Selected extract:

Abstract:
A hot strip coiler furnace is disclosed, which comprises a furnace hood, a drivable coiler drum, which is accommodated in the furnace hood and has a strip-receiving opening for receiving the leading end of the incoming strip, and a strip-receiving guide, which has a delivery end adjacent to the strip-receiving opening of the coiler drum when it is in a strip-receiving position. In order to permit the hot strip to be completely pulled into the coiler furnace, it is proposed that a strip-delivering guide for the outgoing strip is provided, which guide protrudes or is adapted to be introduced into the generally triangular space which is defined by the coil of strip and the incoming or outgoing strip.

Description:
BACKGROUND OF THE INVENTION 
     1. Field of the Invention 
     This invention relates to a hot strip coiler furnace comprising a furnace hood, a drivable coiler drum, which is accommodated in the furnace hood and has a strip-receiving opening for receiving the leading end of the incoming strip, and a strip-receiving guide, which has a delivery end adjacent to the strip-receiving opening of the coiler drum when it is in a strip-receiving position, wherein the coiler drum is adapted to be driven to rotate in a sense corresponding to the direction in which the leading end of the strip is inserted into the strip-receiving opening and is adjustable in dependence on the diameter of the coil of strip along a coiler drum guide, which is transverse to the longitudinal and transverse directions of the incoming strip. 
     2. Description of the Prior Art 
     When strip is hot-rolled by means of a reversing stand, said stand is preceded and succeeded by respective coiler furnaces so that the strip can be uncoiled from one coiler furnace and rolled in the reversing stand and then coiled in the other coiler furnace. For that purpose it is conventional to provide coiler furnaces which as disclosed in U.S. Pat. No. 4,761,983 comprise a heat-insulated furnace hood and a coiler drum, which is accommodated in the furnace hood and has a strip-receiving opening for receiving the leading end of the incoming strip, which is supplied on a roller table and is guided into the furnace along a strip-receiving guide, which is generally constituted by a pivoted flap. The leading end of the incoming strip is inserted along the strip-receiving guide into the receiving opening of the coiler drum, which for that purpose must be rotated to a strip-receiving position. To clamp the leading end of the strip in the strip-receiving opening of the coiler drum, the coiler drum is driven to rotate in a sense which is opposite to the direction in which the incoming strip is moved so that the leading end of the incoming strip is bent around that edge of the strip-receiving opening which is the trailing edge in the coiling sense. The contact between the strip and the shell of the coiler drum is assisted by pressure-applying rollers, which are rotatably mounted in a rocker and which by a cylinder that acts on the rocker are forced against the coiler drum and the convolutions of the strip surrounding the coiler drum. After the first convolutions of the strip have been formed the pressure-applying rollers are disengaged from the coil of strip. A disadvantage of that known coiler furnace resides in that the incoming strip is displaced transversely to its longitudinal and transverse directions in dependence on the increase of the diameter of the coil of strip and is thus caused to vibrate and that vibration has an adverse effect on the quality of the strip and may give rise to difficulties in the driving of the coiler drum because the vibration must be suppressed by a higher strip tension. Besides, it is not possible to pull the hot strip completely into the coiler furnace so that that end of the strip which does not enter the coiler furnace is undesirably cooled.

Problems to solve:
**a.** In the coiler furnace patent abstract, list the three components that the furnace is said to comprise in the first sentence. Add the guide proposed in the second sentence.
**b.** Resume the coiler furnace patent description, starting immediately after its final sentence.
The material that comes next bears no relation to the coiler furnace patent text.

Supplied material:

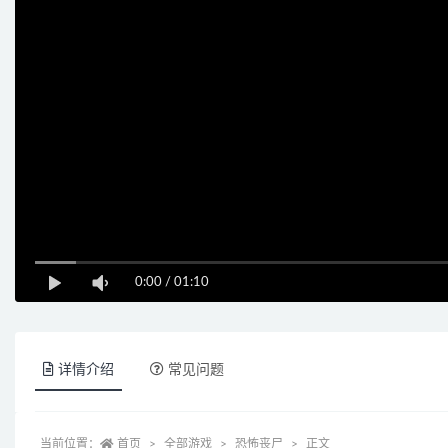
0:00
/
01:10
详情介绍
常见问题
当前位置：
首页
全部游戏
恐怖丧尸
正文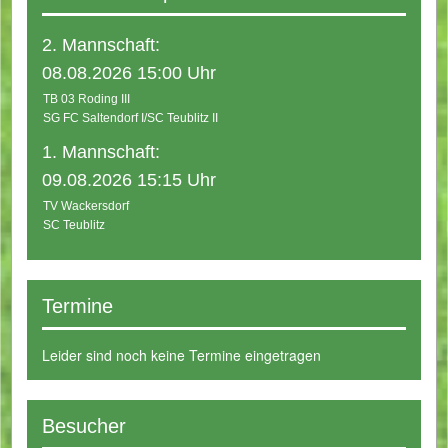
2. Mannschaft:
08.08.2026 15:00 Uhr
TB 03 Roding III
SG FC Saltendorf I/SC Teublitz II
1. Mannschaft:
09.08.2026 15:15 Uhr
TV Wackersdorf
SC Teublitz
Termine
Leider sind noch keine Termine eingetragen
Besucher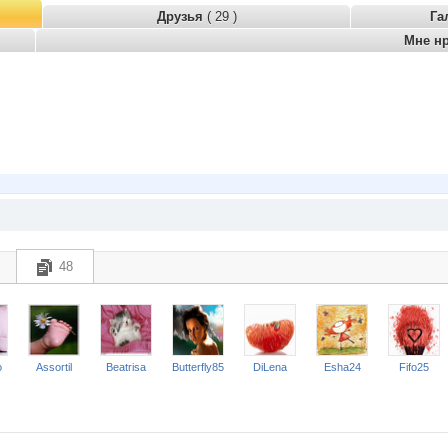
Друзья
( 29 )
Га
Мне н
48
o
Assortil
Beatrisa
Butterfly85
DiLena
Esha24
Fifo25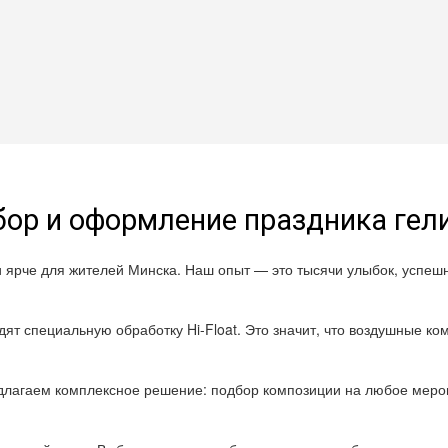
ор и оформление праздника ге
и ярче для жителей Минска. Наш опыт — это тысячи улыбок, успе
ят специальную обработку Hi-Float. Это значит, что воздушные ком
лагаем комплексное решение: подбор композиции на любое мероп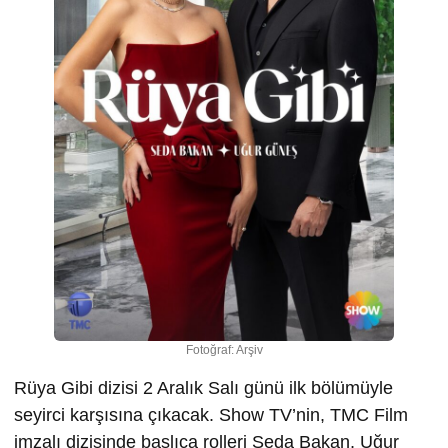
Fotoğraf: Arşiv
Rüya Gibi dizisi 2 Aralık Salı günü ilk bölümüyle
seyirci karşısına çıkacak. Show TV’nin, TMC Film
imzalı dizisinde başlıca rolleri Seda Bakan, Uğur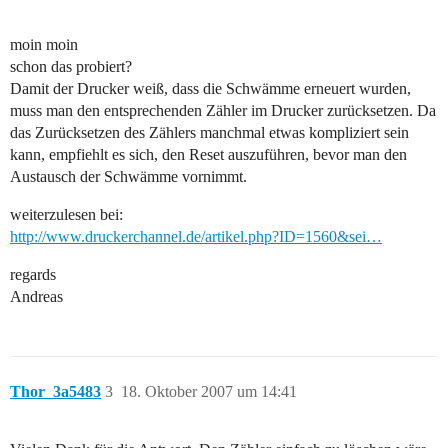
moin moin
schon das probiert?
Damit der Drucker weiß, dass die Schwämme erneuert wurden,
muss man den entsprechenden Zähler im Drucker zurücksetzen. Da
das Zurücksetzen des Zählers manchmal etwas kompliziert sein
kann, empfiehlt es sich, den Reset auszuführen, bevor man den
Austausch der Schwämme vornimmt.
weiterzulesen bei:
http://www.druckerchannel.de/artikel.php?ID=1560&sei…
regards
Andreas
Thor_3a5483
3
18. Oktober 2007 um 14:41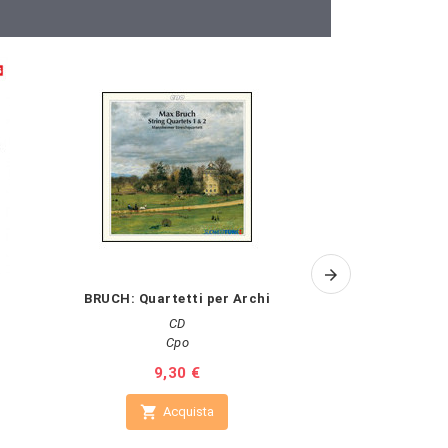
BRUCH: Quartetti per Archi
POULENC: Melo
bar
CD
Cpo
A
Prezzo
9,30 €
Pr
17

Acquista

A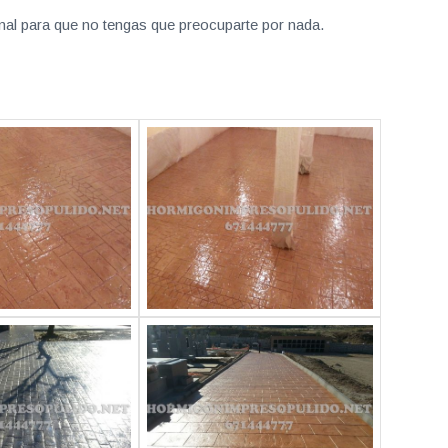
nal para que no tengas que preocuparte por nada.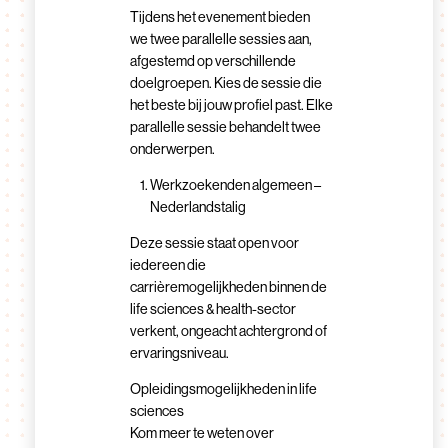
Tijdens het evenement bieden
we twee parallelle sessies aan,
afgestemd op verschillende
doelgroepen. Kies de sessie die
het beste bij jouw profiel past. Elke
parallelle sessie behandelt twee
onderwerpen.
Werkzoekenden algemeen –
Nederlandstalig
Deze sessie staat open voor
iedereen die
carrièremogelijkheden binnen de
life sciences & health-sector
verkent, ongeacht achtergrond of
ervaringsniveau.
Opleidingsmogelijkheden in life
sciences
Kom meer te weten over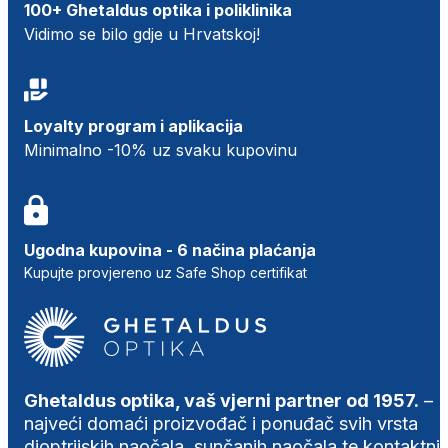
100+ Ghetaldus optika i poliklinika
Vidimo se bilo gdje u Hrvatskoj!
Loyalty program i aplikacija
Minimalno -10% uz svaku kupovinu
Ugodna kupovina - 6 načina plaćanja
Kupujte provjereno uz Safe Shop certifikat
Ghetaldus optika, vaš vjerni partner od 1957.
–
najveći domaći proizvođač i ponuđač svih vrsta
dioptrijskih naočala, sunčanih naočala te kontaktni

Answers to each task:
**a.**
- Furnace hood
- Drivable coiler drum
- Strip-receiving guide
- Strip-delivering guide for the outgoing strip

**b.**
     It is also known (from DE-A-948-603 and DE-A-938,379) to drive the coiler drum in the sense corresponding to the direction of movement of the leading end of the strip into the strip-receiving opening and to adjust the coiler drum in dependence on the diameter of the coil of strip along a guide which is transverse to the longitudinal and transverse directions of the incoming strip. As a result, the transverse displacement of the incoming strip can be restricted. A disadvantage of that known coiler furnace resides also in that the hot strip cannot completely be coiled on the coiler drum because it would otherwise be impossible to pull the strip from the coiler drum so that in case of a standstill of the rolling mill plant the strip which cannot completely be introduced into the coiler furnace must be rejected as a scrap. 
     SUMMARY OF THE INVENTION 
     For this reason it is an object of the invention so to improve by the use of simple means a hot strip coiler furnace of the kind described first hereinbefore that the hot strip can completely be pulled into the coiler furnace. 
     The object set forth is accomplished in accordance with the invention in that a strip-delivering guide for the outgoing strip is provided, which guide protrudes or is adapted to be introduced into the generally triangular space which is defined by the coil of strip and the incoming or outgoing strip.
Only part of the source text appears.